Starring: Jenna Jameson, Robert Englund, Roxy Saint, Joey Medina, Shamron Moore, Penny Drake. Rated R.
Zombie Strippers has
been billed as the mainstream debut of Jenna Jameson, whose past credits
include I Love Lesbians 10 and Dirty
Bob’s Xcellent Adventures 35, but the
difference between her latest work and the hardcore pornography that made her
famous is not nearly as pronounced as one might expect.
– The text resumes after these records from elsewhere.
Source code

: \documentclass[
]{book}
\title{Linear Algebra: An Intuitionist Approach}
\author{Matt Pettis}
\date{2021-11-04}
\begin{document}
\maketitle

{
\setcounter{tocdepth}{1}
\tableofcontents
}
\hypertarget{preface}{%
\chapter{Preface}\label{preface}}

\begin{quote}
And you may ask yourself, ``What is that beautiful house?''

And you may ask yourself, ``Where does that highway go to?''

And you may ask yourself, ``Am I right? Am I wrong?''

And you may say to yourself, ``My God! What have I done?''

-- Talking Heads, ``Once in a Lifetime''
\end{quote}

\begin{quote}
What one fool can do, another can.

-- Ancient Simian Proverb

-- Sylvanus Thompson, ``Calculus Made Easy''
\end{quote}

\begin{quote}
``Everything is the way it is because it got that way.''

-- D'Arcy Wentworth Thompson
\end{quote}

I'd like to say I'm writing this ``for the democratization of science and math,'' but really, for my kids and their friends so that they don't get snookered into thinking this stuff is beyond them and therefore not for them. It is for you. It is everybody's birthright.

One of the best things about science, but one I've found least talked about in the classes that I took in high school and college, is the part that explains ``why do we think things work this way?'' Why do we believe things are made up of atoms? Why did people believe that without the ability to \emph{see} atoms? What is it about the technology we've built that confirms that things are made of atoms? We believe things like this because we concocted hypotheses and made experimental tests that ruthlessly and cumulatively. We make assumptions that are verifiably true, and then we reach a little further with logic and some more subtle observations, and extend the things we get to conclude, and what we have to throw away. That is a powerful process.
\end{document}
Strippers is
rated R, a compelling testament to the notion
that sex in films is far more offensive to America’s Motion Pictures
Association than even the most explicit violence, but in almost every other
respect, it is as narratively unsophisticated as the bulk of Jameson’s past
productions.
The concept is as simple as the title might suggest. Set in
a not-too-distant future when George W. Bush is serving out his fourth term in
the White House and developing biological agents capable of reanimating the
dead, director Jay Lee’s story takes place almost exclusively inside a rural
Nebraska strip club presided over by a sufficiently sleazed-up Robert Englund (A
Nightmare on Elm Street), who wields a
bottle of disinfectant just in case he brushes up against one of his girls.
Once the club is hit with a wave of the zombie virus, Jameson and her fellow
dancers keep the shows rolling with renewed zeal, literally devouring their
clientele during a series of lapdances that double as orgiastic bloodbaths.
Lee’s political satire is often sharp and amusing, as
America barrels belligerently into the future with guns blazing, and the
implication is clear – if the murderous zombies in the strip club don’t get
you, the ones in Washington will. But as unabashedly campy horror inspired by
the grisly grindhouse fare of the 1960s and ’70s, it lacks the subversive sense
of imagination that informed Quentin Tarantino’s Death Proof and Robert Rodriguez’s
Planet Terror. For fans of large, fake breasts doused in rivers of
blood, it might prove a welcome distraction, but too much of Zombie
Strippers feels like
exploitative voyeurism in search of a good reason to exist.
As for Jameson? Her acting is no more or less competent than
the rest of the cast’s, which is rounded out by self-described Queen of the
Underground Roxy Saint and onetime Playboy model Penny Drake. But acting is
hardly of great consequence in a movie where everyone involved seems a little
too in on the joke, as if distancing themselves from material that would simply
be vile if it weren’t so outrageously over the top.